*** Opening EXCERPTED RECORDS ***

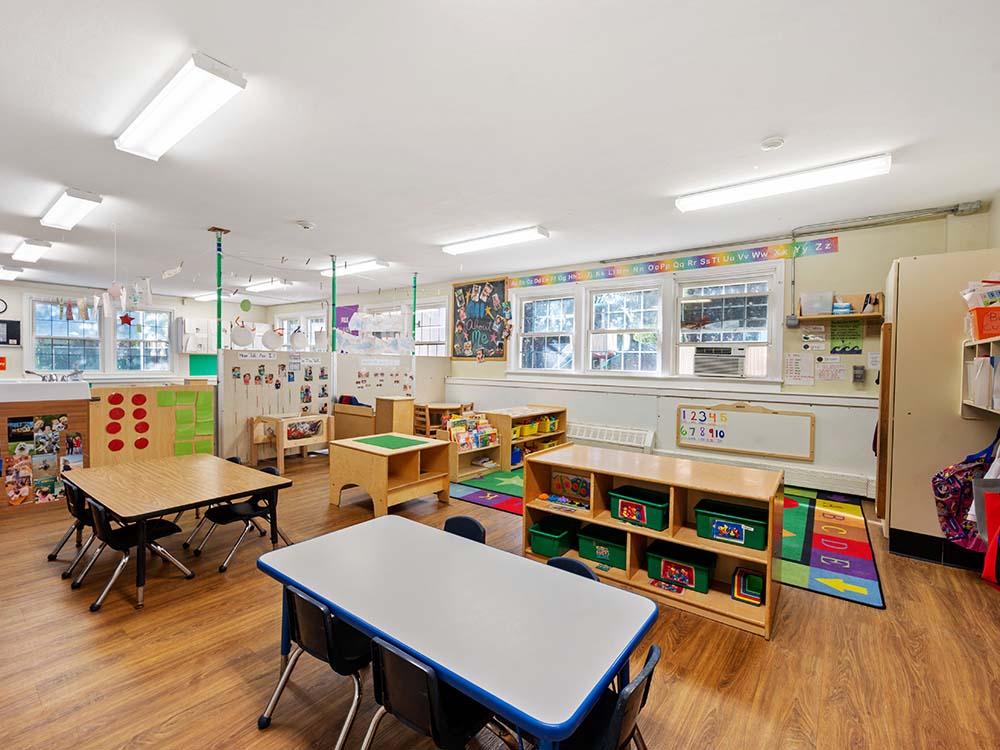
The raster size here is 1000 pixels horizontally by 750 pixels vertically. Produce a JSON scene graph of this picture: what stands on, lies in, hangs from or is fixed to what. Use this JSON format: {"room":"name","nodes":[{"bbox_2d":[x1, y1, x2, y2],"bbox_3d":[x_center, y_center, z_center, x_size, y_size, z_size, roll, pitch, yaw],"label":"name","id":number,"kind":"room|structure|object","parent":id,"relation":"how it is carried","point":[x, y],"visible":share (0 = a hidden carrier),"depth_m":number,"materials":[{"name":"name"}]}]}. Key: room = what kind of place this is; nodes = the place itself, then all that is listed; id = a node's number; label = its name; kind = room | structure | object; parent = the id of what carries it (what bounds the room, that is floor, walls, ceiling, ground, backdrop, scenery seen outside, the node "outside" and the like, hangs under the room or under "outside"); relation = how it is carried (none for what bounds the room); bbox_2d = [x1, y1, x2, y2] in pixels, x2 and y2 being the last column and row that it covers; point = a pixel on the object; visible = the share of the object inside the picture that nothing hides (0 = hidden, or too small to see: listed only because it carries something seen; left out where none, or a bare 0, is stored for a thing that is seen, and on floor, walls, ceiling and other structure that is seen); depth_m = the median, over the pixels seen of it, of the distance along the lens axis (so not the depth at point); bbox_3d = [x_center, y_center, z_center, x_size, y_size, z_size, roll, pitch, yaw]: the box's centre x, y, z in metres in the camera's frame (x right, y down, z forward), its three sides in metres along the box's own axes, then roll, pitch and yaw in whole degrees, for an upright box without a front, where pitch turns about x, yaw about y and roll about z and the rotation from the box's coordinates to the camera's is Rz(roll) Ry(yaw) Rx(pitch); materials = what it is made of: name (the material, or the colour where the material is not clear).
{"room":"classroom","nodes":[
{"label":"classroom","id":0,"kind":"room"},
{"bbox_2d":[0,280,272,382],"bbox_3d":[-9.398,-0.451,9.210,0.217,3.134,7.611,2,2,38],"label":"far wall","id":1,"kind":"structure","parent":0,"point":[19,368],"depth_m":9.39,"materials":[{"name":"white paint"}]},
{"bbox_2d":[0,298,7,313],"bbox_3d":[-10.134,-1.381,8.141,0.046,0.338,0.288,2,2,38],"label":"wall clock","id":2,"kind":"object","parent":1,"relation":"attached to","point":[1,303],"visible":1,"depth_m":8.20,"materials":[{"name":"black"}]},
{"bbox_2d":[0,319,21,345],"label":"bulletin board","id":3,"kind":"object","parent":1,"relation":"attached to","point":[11,322],"visible":0.99,"depth_m":8.12,"materials":[{"name":"black"}]},
{"bbox_2d":[26,296,102,372],"bbox_3d":[-9.423,-0.796,8.815,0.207,1.713,1.206,2,2,38],"label":"window","id":4,"kind":"structure","parent":1,"relation":"in","point":[50,337],"depth_m":8.76,"materials":[{"name":"white glass"}]},
{"bbox_2d":[112,306,171,371],"bbox_3d":[-8.658,-0.812,9.815,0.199,1.689,1.126,2,2,38],"label":"window","id":5,"kind":"structure","parent":1,"relation":"in","point":[150,332],"depth_m":9.84,"materials":[{"name":"white glass"}]},
{"bbox_2d":[177,317,215,353],"bbox_3d":[-7.680,-0.954,10.346,0.365,0.863,0.817,2,2,38],"label":"wall cabinet","id":6,"kind":"object","parent":1,"relation":"attached to","point":[191,347],"visible":0.88,"depth_m":10.15,"materials":[{"name":"white"}]},
{"bbox_2d":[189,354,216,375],"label":"green panel","id":7,"kind":"object","parent":1,"relation":"attached to","point":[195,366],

*** Closing EXCERPTED RECORDS ***

**EXERCISE PROMPT**
Word for word, set down each record shown above, omitting the pictures.

**EXERCISE ANSWER**
The raster size here is 1000 pixels horizontally by 750 pixels vertically. Produce a JSON scene graph of this picture: what stands on, lies in, hangs from or is fixed to what. Use this JSON format: {"room":"name","nodes":[{"bbox_2d":[x1, y1, x2, y2],"bbox_3d":[x_center, y_center, z_center, x_size, y_size, z_size, roll, pitch, yaw],"label":"name","id":number,"kind":"room|structure|object","parent":id,"relation":"how it is carried","point":[x, y],"visible":share (0 = a hidden carrier),"depth_m":number,"materials":[{"name":"name"}]}]}. Key: room = what kind of place this is; nodes = the place itself, then all that is listed; id = a node's number; label = its name; kind = room | structure | object; parent = the id of what carries it (what bounds the room, that is floor, walls, ceiling, ground, backdrop, scenery seen outside, the node "outside" and the like, hangs under the room or under "outside"); relation = how it is carried (none for what bounds the room); bbox_2d = [x1, y1, x2, y2] in pixels, x2 and y2 being the last column and row that it covers; point = a pixel on the object; visible = the share of the object inside the picture that nothing hides (0 = hidden, or too small to see: listed only because it carries something seen; left out where none, or a bare 0, is stored for a thing that is seen, and on floor, walls, ceiling and other structure that is seen); depth_m = the median, over the pixels seen of it, of the distance along the lens axis (so not the depth at point); bbox_3d = [x_center, y_center, z_center, x_size, y_size, z_size, roll, pitch, yaw]: the box's centre x, y, z in metres in the camera's frame (x right, y down, z forward), its three sides in metres along the box's own axes, then roll, pitch and yaw in whole degrees, for an upright box without a front, where pitch turns about x, yaw about y and roll about z and the rotation from the box's coordinates to the camera's is Rz(roll) Ry(yaw) Rx(pitch); materials = what it is made of: name (the material, or the colour where the material is not clear).
{"room":"classroom","nodes":[
{"label":"classroom","id":0,"kind":"room"},
{"bbox_2d":[0,280,272,382],"bbox_3d":[-9.398,-0.451,9.210,0.217,3.134,7.611,2,2,38],"label":"far wall","id":1,"kind":"structure","parent":0,"point":[19,368],"depth_m":9.39,"materials":[{"name":"white paint"}]},
{"bbox_2d":[0,298,7,313],"bbox_3d":[-10.134,-1.381,8.141,0.046,0.338,0.288,2,2,38],"label":"wall clock","id":2,"kind":"object","parent":1,"relation":"attached to","point":[1,303],"visible":1,"depth_m":8.20,"materials":[{"name":"black"}]},
{"bbox_2d":[0,319,21,345],"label":"bulletin board","id":3,"kind":"object","parent":1,"relation":"attached to","point":[11,322],"visible":0.99,"depth_m":8.12,"materials":[{"name":"black"}]},
{"bbox_2d":[26,296,102,372],"bbox_3d":[-9.423,-0.796,8.815,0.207,1.713,1.206,2,2,38],"label":"window","id":4,"kind":"structure","parent":1,"relation":"in","point":[50,337],"depth_m":8.76,"materials":[{"name":"white glass"}]},
{"bbox_2d":[112,306,171,371],"bbox_3d":[-8.658,-0.812,9.815,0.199,1.689,1.126,2,2,38],"label":"window","id":5,"kind":"structure","parent":1,"relation":"in","point":[150,332],"depth_m":9.84,"materials":[{"name":"white glass"}]},
{"bbox_2d":[177,317,215,353],"bbox_3d":[-7.680,-0.954,10.346,0.365,0.863,0.817,2,2,38],"label":"wall cabinet","id":6,"kind":"object","parent":1,"relation":"attached to","point":[191,347],"visible":0.88,"depth_m":10.15,"materials":[{"name":"white"}]},
{"bbox_2d":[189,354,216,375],"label":"green panel","id":7,"kind":"object","parent":1,"relation":"attached to","point":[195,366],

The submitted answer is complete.